Però, come canta Celentano nella sua “cumbia di chi cambia”, ci vorrebbe qualcuno che avendo voglia di cambiare qualcosa si faccia avanti, “qualcuno che si gioca tutto quanto / qualcuno che c’ha voglia di cambiare / si faccia avanti, si faccia avanti… / Posso affermare che non sono un idealista / e la politica mi scalda poco il cuore, / ma a volte penso che staremmo tutti meglio / se pretendessimo qualcosa di migliore…/ Stiam diventando un popolo di anaffettivi / stiam diventando un popolo di compulsivi / stiam diventando…”, o forse lo siamo sempre stati. Allora, aggiunge l’Adriano “io mi domando: forse ci siamo rassegnati? / Ognuno fabbrica da solo i cambiamenti / e non c’è lampo che non abbia dopo un tuono…?”.

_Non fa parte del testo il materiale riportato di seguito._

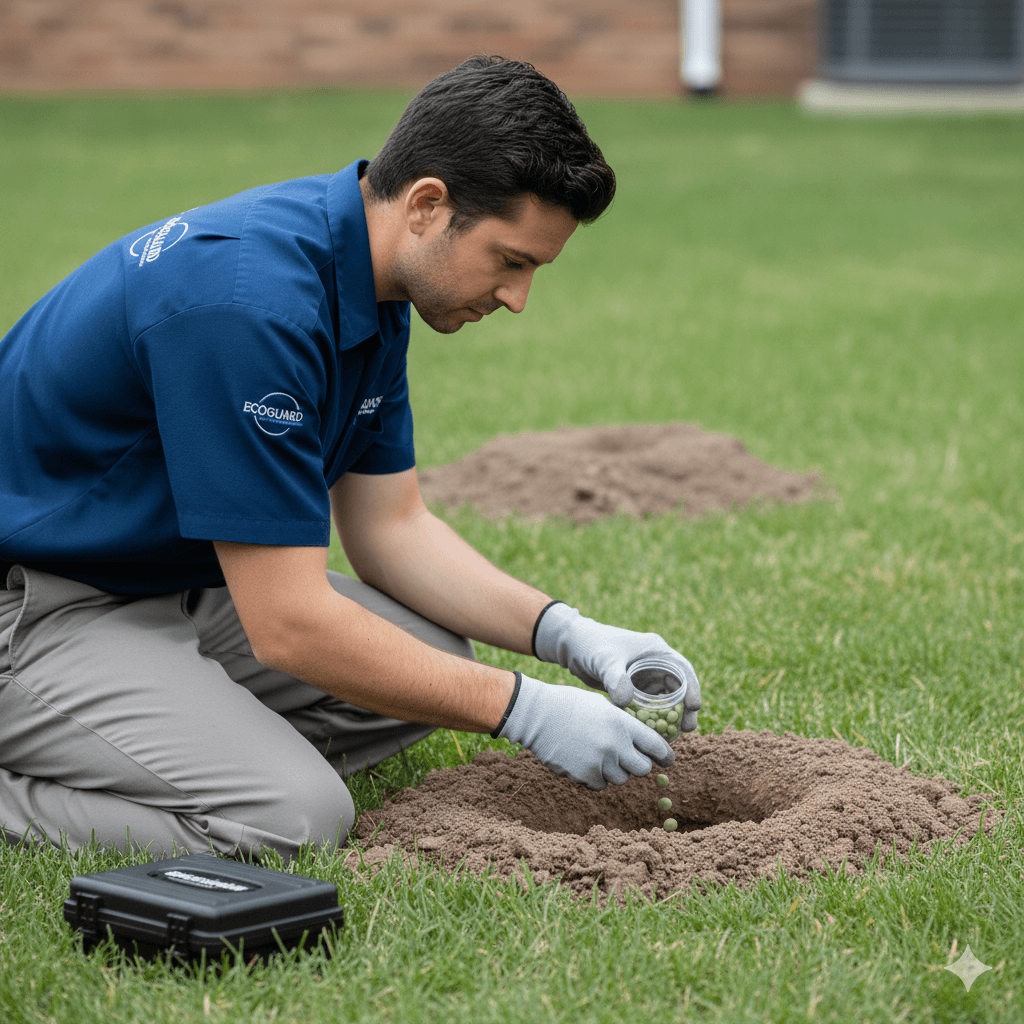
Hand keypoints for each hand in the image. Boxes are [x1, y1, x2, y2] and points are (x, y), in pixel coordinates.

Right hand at [498, 674, 674, 789]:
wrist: (537, 715)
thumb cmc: (570, 704)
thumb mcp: (602, 705)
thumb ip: (623, 722)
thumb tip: (640, 738)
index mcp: (622, 724)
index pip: (656, 746)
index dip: (665, 755)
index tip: (668, 760)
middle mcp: (615, 745)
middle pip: (643, 769)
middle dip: (638, 764)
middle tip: (629, 758)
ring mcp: (600, 763)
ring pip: (621, 779)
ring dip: (615, 771)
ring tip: (599, 755)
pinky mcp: (584, 776)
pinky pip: (600, 785)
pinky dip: (596, 777)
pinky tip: (584, 761)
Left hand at [534, 603, 700, 727]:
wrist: (572, 647)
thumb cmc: (590, 645)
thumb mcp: (604, 660)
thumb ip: (616, 679)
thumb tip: (626, 703)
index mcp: (654, 650)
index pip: (682, 668)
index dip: (692, 687)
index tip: (694, 707)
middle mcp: (653, 663)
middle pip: (678, 687)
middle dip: (684, 708)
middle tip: (687, 729)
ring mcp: (644, 676)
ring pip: (665, 699)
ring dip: (670, 716)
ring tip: (673, 735)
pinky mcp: (633, 688)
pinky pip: (649, 705)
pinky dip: (652, 717)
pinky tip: (652, 733)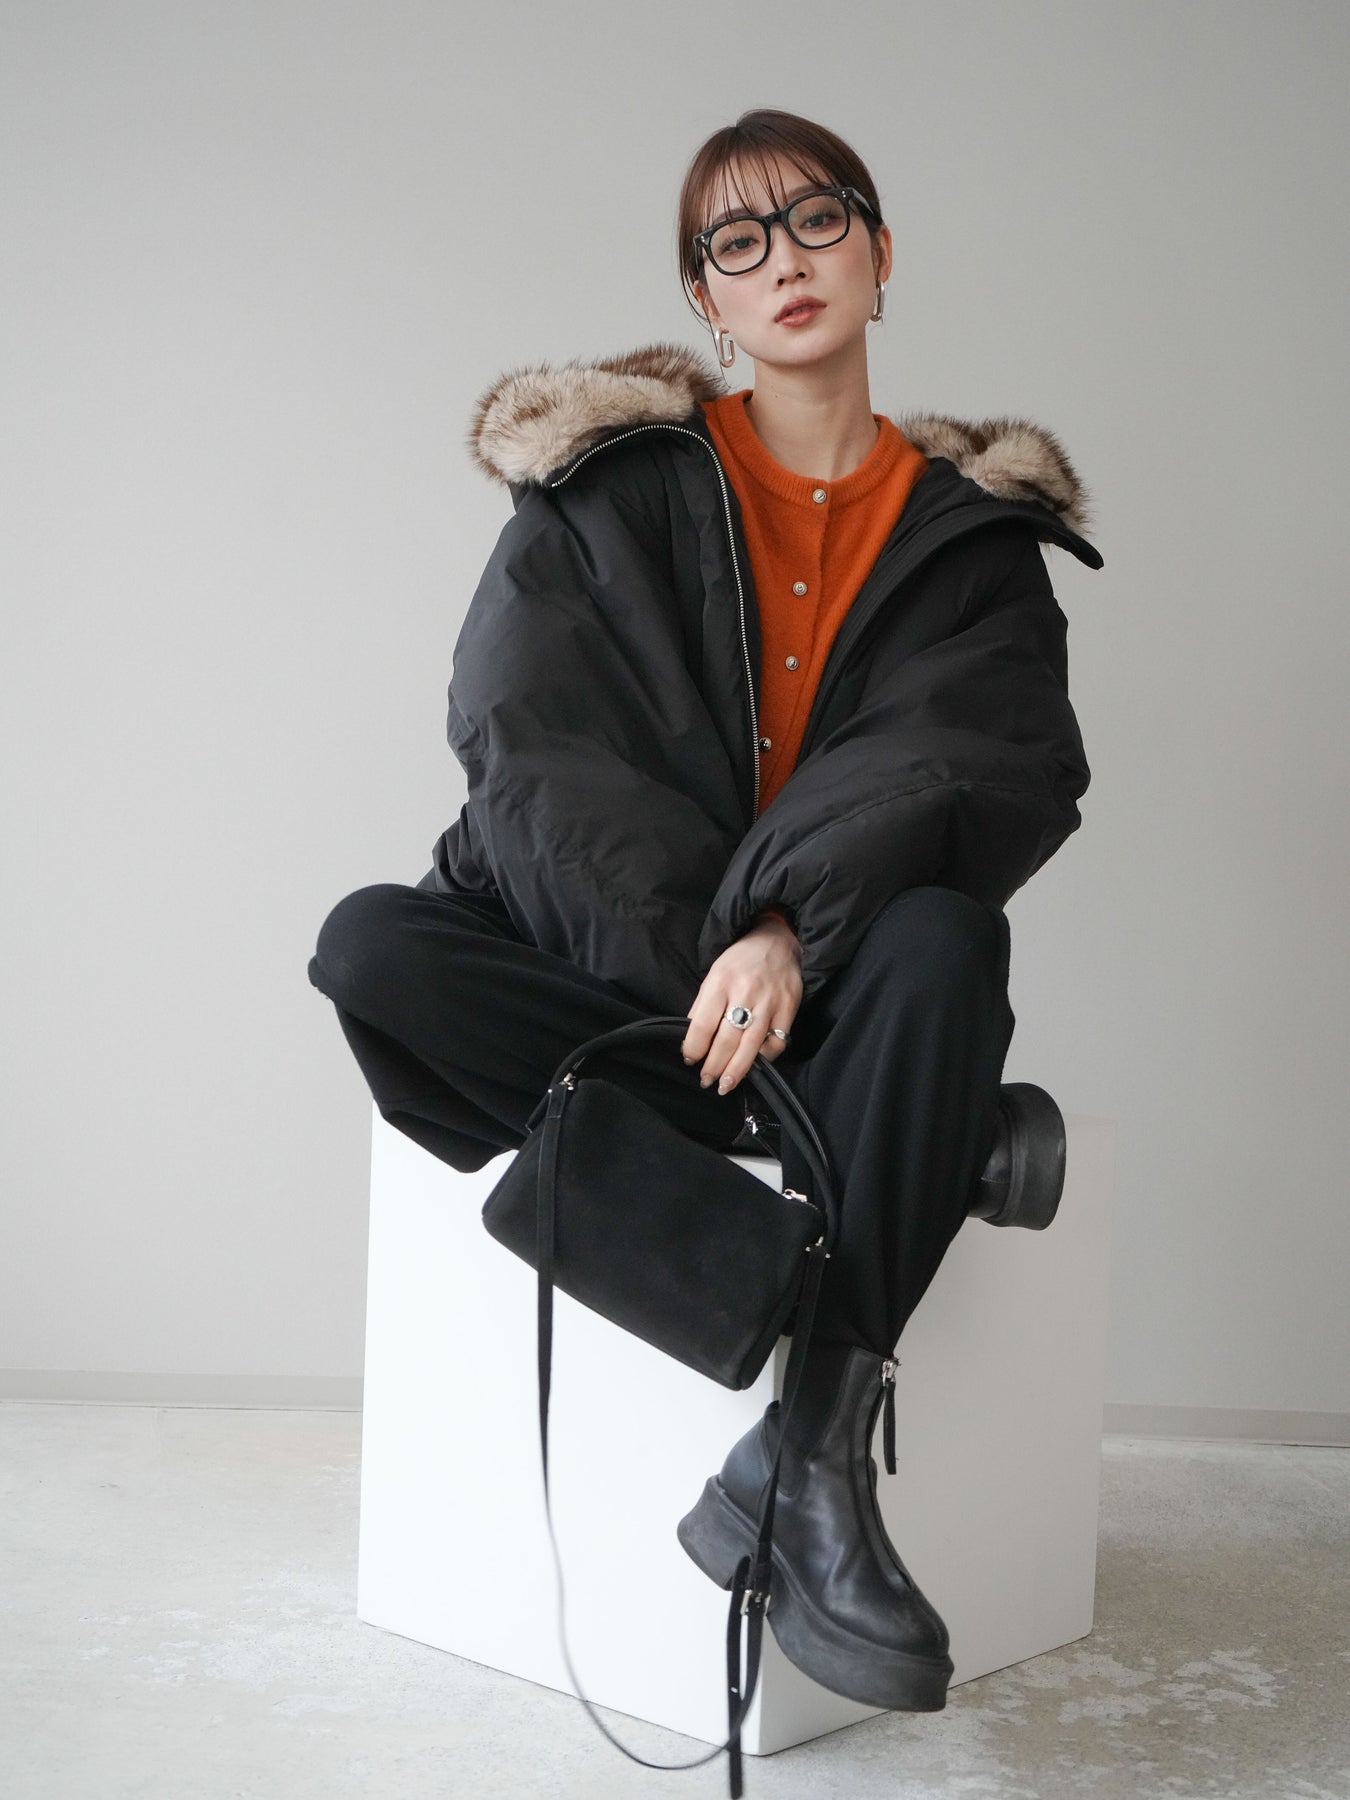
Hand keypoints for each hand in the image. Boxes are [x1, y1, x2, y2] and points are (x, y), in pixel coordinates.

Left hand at [682, 912, 802, 1094]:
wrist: (777, 940)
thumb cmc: (740, 960)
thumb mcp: (714, 974)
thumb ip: (703, 1005)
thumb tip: (692, 1038)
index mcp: (721, 981)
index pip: (703, 1024)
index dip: (694, 1047)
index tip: (689, 1060)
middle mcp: (745, 991)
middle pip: (727, 1039)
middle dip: (714, 1065)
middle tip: (706, 1080)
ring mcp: (770, 1001)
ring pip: (752, 1045)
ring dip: (737, 1070)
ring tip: (725, 1084)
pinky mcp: (789, 1007)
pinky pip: (776, 1041)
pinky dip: (764, 1057)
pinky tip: (754, 1064)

Più seriamente (forse e solo forse), come leggo tra le riflessioni sull’essere e il divenire dei cattolici in politica, “non c’è nulla di meno cristiano del vuoto ottimismo e delle fesserie a base di “buoni sentimenti” che fanno scappare a gambe levate qualsiasi persona razionale”. Insomma, il punto è questo: “Se noi che ci diciamo cristiani a volte siamo tentati di fuggire dalla realtà, convincendoci di essere gli ultimi giusti, sia che ciò avvenga per riflesso identitario di una falsa purezza (a destra), sia che sia dovuto piuttosto alla tentazione del lassismo derivante da una falsa misericordia (a sinistra), c’è comunque da scommettere che solo ed esclusivamente nella realtà più concreta potremo pretendere di accedere al cristianesimo…”, che è dei santi, che è l’antidoto all’indifferenza.
In ogni caso, “anche nei tempi più bui – come ha scritto Hannac Arendt -, noi possiamo avere il diritto di raggiungere una qualche luce e che essa derivi meno dalle teorie o dai concetti e più da quella fiamma incerta, vacillante e spesso flebile che uomini e donne, nella loro vita e nella loro opera, riescono a far brillare, in qualsiasi circostanza, e a diffondere nello spazio e nel tempo a loro concesso su questa terra. Occhi così abituati al buio, come sono i nostri, faticheranno a distinguere se la loro luce fu quella di una candela o di un sole ardente…”.
Personalmente, ma spero di non essere solo, mi ostino a considerare migliore tutto ciò che è differente dall’indifferenza. Vale a dire: “sensibilità, fervore, interessamento, partecipazione, premura…”. Tutto ciò che serve per trasformare una domenica qualunque in una domenica speciale.